ABOUT THIS EXERCISE:
Nothing in the data may be altered as it is transcribed.

- Opening Delimiter -

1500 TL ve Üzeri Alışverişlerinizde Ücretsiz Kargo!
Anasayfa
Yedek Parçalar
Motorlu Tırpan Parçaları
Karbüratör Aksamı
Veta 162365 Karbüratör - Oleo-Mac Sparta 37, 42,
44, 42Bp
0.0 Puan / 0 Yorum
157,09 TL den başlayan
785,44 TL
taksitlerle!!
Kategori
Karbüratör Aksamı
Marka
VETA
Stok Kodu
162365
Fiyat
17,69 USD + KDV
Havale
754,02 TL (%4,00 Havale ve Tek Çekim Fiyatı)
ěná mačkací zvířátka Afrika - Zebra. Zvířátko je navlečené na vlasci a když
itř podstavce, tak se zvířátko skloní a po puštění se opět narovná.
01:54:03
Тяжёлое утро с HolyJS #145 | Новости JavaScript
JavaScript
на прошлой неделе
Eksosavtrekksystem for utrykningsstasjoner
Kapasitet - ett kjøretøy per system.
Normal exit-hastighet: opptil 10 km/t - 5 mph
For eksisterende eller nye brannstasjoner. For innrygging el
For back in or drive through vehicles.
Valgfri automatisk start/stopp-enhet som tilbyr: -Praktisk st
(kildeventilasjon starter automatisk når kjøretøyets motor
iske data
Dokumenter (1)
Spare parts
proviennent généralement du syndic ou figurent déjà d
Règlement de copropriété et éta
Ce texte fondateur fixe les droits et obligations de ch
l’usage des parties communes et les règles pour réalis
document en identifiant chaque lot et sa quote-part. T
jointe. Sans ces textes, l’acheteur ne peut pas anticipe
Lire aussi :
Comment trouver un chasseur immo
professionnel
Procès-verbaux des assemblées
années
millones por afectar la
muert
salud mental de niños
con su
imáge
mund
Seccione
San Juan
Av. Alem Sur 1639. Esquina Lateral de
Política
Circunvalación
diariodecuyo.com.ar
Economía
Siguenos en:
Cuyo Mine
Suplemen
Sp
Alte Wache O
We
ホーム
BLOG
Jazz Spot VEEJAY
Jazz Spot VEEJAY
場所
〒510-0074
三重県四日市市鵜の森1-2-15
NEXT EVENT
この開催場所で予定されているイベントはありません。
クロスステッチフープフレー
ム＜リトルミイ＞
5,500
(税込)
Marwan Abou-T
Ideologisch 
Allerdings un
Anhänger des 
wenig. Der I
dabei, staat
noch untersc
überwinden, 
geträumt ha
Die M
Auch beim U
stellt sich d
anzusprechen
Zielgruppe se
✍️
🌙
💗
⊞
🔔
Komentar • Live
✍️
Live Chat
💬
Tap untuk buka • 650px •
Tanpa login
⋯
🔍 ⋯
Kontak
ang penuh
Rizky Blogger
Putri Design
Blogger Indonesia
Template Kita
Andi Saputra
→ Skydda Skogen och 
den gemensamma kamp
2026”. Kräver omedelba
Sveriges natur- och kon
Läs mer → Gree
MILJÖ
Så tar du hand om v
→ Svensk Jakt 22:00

- Closing Delimiter -

RESPONSE FOR THIS EXERCISE:
1500 TL ve Üzeri Alışverişlerinizde Ücretsiz Kargo!
Anasayfa
Yedek Parçalar
Motorlu Tırpan Parçaları
Karbüratör Aksamı
Veta 162365 Karbüratör - Oleo-Mac Sparta 37, 42,
44, 42Bp
0.0 Puan / 0 Yorum
157,09 TL den başlayan
785,44 TL
taksitlerle!!
Kategori
Karbüratör Aksamı
Marka
VETA
Stok Kodu
162365
Fiyat
17,69 USD + KDV
Havale
754,02 TL (%4,00 Havale ve Tek Çekim Fiyatı)
ěná mačkací zvířátka Afrika - Zebra. Zvířátko je navlečené na vlasci a když
itř podstavce, tak se zvířátko skloní a po puštění se opět narovná.
01:54:03
Тяжёлое утро с HolyJS #145 | Новости JavaScript
JavaScript
на прошлой неделе
Eksosavtrekksystem for utrykningsstasjoner
Kapasitet - ett kjøretøy per system.
Normal exit-hastighet: opptil 10 km/t - 5 mph
For eksisterende eller nye brannstasjoner. For innrygging el
For back in or drive through vehicles.
Valgfri automatisk start/stopp-enhet som tilbyr: -Praktisk st
(kildeventilasjon starter automatisk når kjøretøyets motor
iske data
Dokumenter (1)
Spare parts
proviennent généralement du syndic ou figurent déjà d
Règlement de copropriété et éta
Ce texte fondateur fixe les droits et obligations de ch
l’usage des parties communes et les règles pour réalis
document en identifiant chaque lot et sa quote-part. T
jointe. Sans ces textes, l’acheteur ne peut pas anticipe
Lire aussi :
Comment trouver un chasseur immo
professionnel
Procès-verbaux des assemblées
années
millones por afectar la
muert
salud mental de niños
con su
imáge
mund
Seccione
San Juan
Av. Alem Sur 1639. Esquina Lateral de
Política
Circunvalación
diariodecuyo.com.ar
Economía
Siguenos en:
Cuyo Mine
Suplemen
Sp
Alte Wache O
We
ホーム
BLOG
Jazz Spot VEEJAY
Jazz Spot VEEJAY
場所
〒510-0074
三重県四日市市鵜の森1-2-15
NEXT EVENT
この開催場所で予定されているイベントはありません。
クロスステッチフープフレー
ム＜リトルミイ＞
5,500
(税込)
Marwan Abou-T
Ideologisch 
Allerdings un
Anhänger des 
wenig. Der I
dabei, staat
noch untersc
überwinden, 
geträumt ha
Die M
Auch beim U
stellt sich d
anzusprechen
Zielgruppe se
✍️
🌙
💗
⊞
🔔
Komentar • Live
✍️
Live Chat
💬
Tap untuk buka • 650px •
Tanpa login
⋯
🔍 ⋯
Kontak
ang penuh
Rizky Blogger
Putri Design
Blogger Indonesia
Template Kita
Andi Saputra
→ Skydda Skogen och 
den gemensamma kamp
2026”. Kräver omedelba
Sveriges natur- och kon
Läs mer → Gree
MILJÖ
Så tar du hand om v
→ Svensk Jakt 22:00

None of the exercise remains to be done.